Regionally developed ecotypes can be threatened with extinction when new alleles or genes are introduced that alter that ecotype. This is sometimes called genetic mixing. Hybridization and introgression of new genetic material can lead to the replacement of local genotypes if the hybrids are more fit and have breeding advantages over the indigenous ecotype or species. These hybridization events can result from the introduction of non-native genotypes by humans or through habitat modification, bringing previously isolated species into contact. Genetic mixing can be especially detrimental for rare species in isolated habitats, ultimately affecting the population to such a degree that none of the originally genetically distinct population remains.
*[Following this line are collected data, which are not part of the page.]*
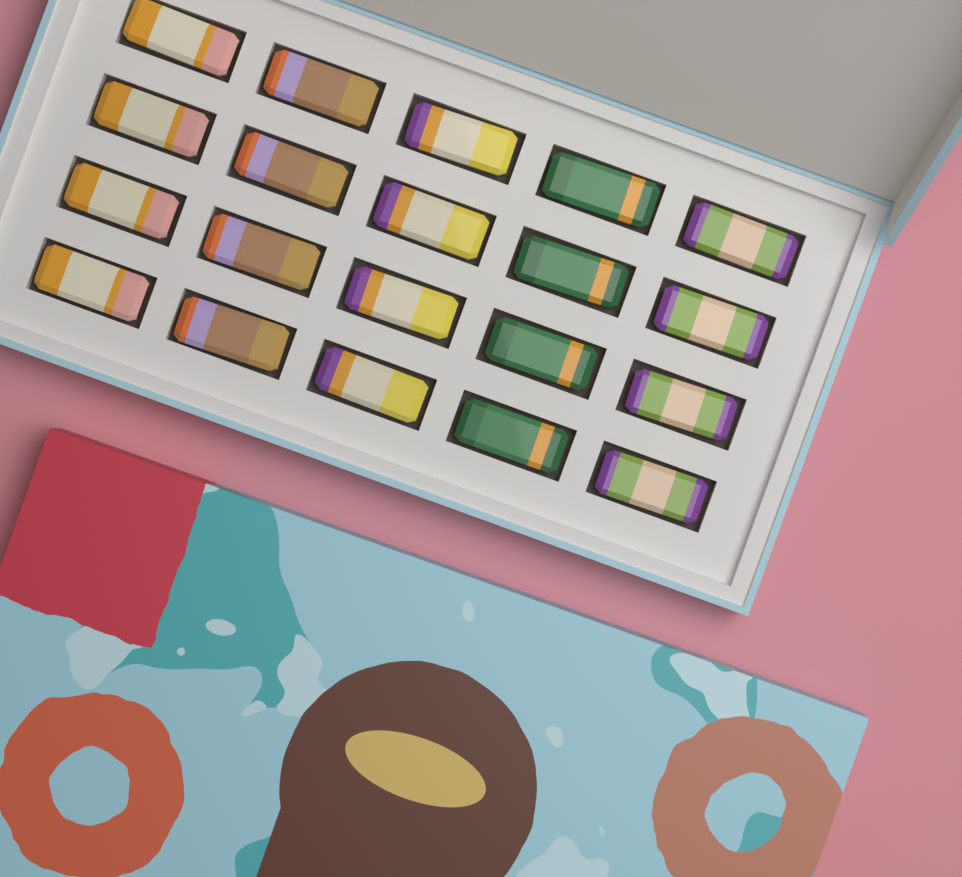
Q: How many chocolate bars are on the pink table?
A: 20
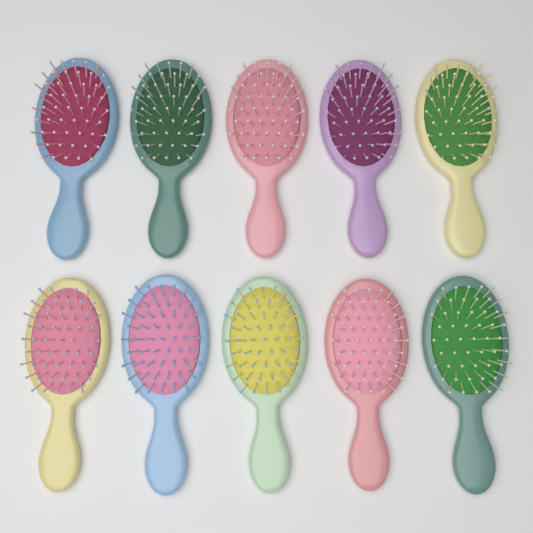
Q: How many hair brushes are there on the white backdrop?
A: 10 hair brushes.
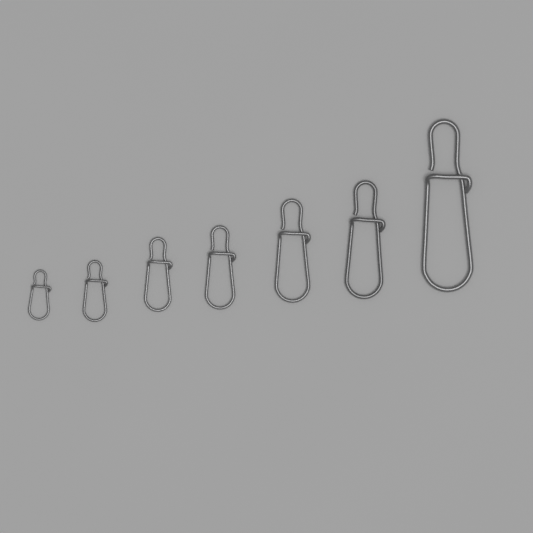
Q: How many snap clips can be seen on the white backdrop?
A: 7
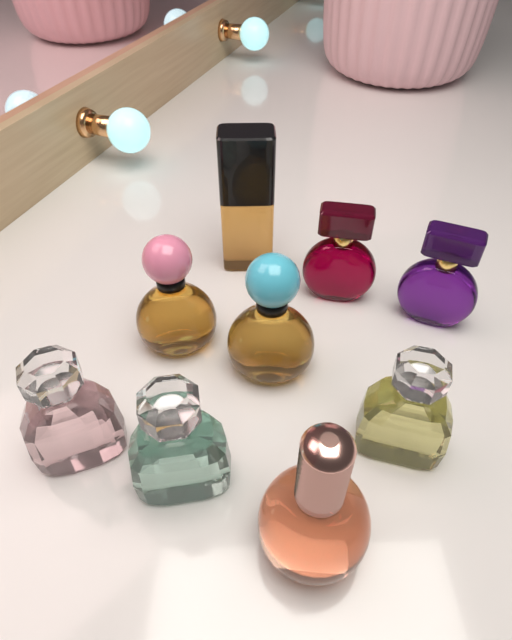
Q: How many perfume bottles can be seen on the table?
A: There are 9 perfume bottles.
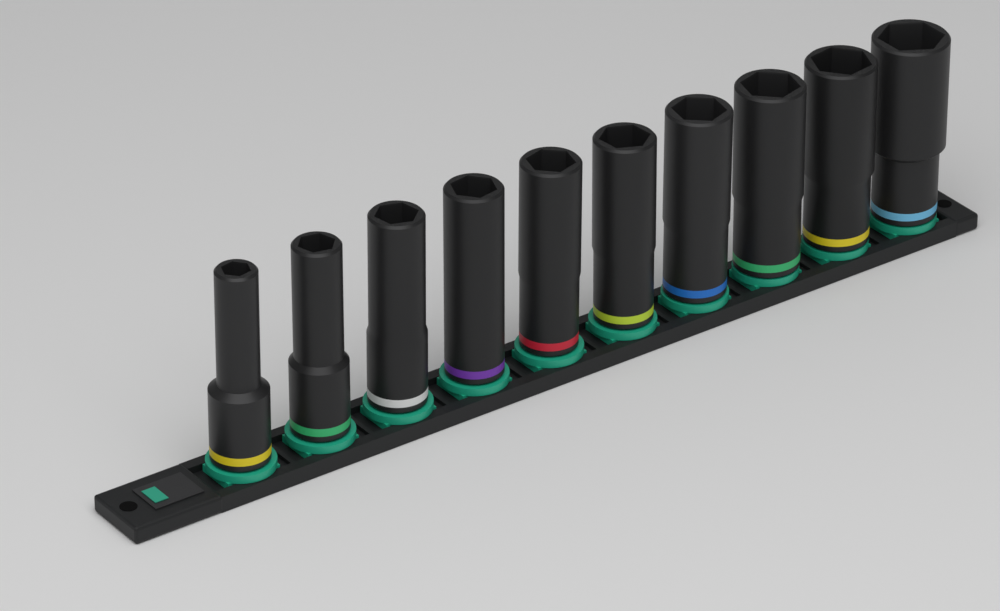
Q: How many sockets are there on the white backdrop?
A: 10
In agriculture and animal husbandry, the Green Revolution's use of conventional hybridization increased yields by breeding "high-yielding varieties". The replacement of locally indigenous breeds, compounded with unintentional cross-pollination and crossbreeding (genetic mixing), has reduced the gene pools of various wild and indigenous breeds resulting in the loss of genetic diversity. Since the indigenous breeds are often well-adapted to local extremes in climate and have immunity to local pathogens, this can be a significant genetic erosion of the gene pool for future breeding. Therefore, commercial plant geneticists strive to breed "widely adapted" cultivars to counteract this tendency.
A number of conditions exist that limit the success of hybridization; the most obvious is the large genetic difference between most species. But in animals and plants that are more closely related, hybridization barriers can include morphological differences, differing times of fertility, mating behaviors and cues, physiological rejection of sperm cells or the developing embryo.
In plants, barriers to hybridization include blooming period differences, different pollinator vectors, inhibition of pollen tube growth, somatoplastic sterility, cytoplasmic-genic male sterility and structural differences of the chromosomes.
Folk tales often contain mythological hybrids. The hippogriff was supposedly the offspring of a griffin and a horse, while the Minotaur was the offspring of Pasiphaë and a white bull. More often they are chimeras, composites of the physical attributes of two or more kinds of animals, mythical beasts, and often humans, with no suggestion that they are the result of interbreeding, as in griffins, harpies, mermaids, and centaurs.
In the Bible, the Old Testament contains several passages which talk about a first generation of hybrid giants who were known as the Nephilim. The Book of Genesis (6:4) states that "the sons of God went to the daughters of humans and had children by them". As a result, the offspring were born as hybrid giants who became mighty heroes of old and legendary famous figures of ancient times. In addition, the Book of Numbers (13:33) says that the descendants of Anak came from the Nephilim, whose bodies looked exactly like men, but with an enormous height. According to the apocryphal Book of Enoch the Nephilim were wicked sons of fallen angels who had lusted with attractive women.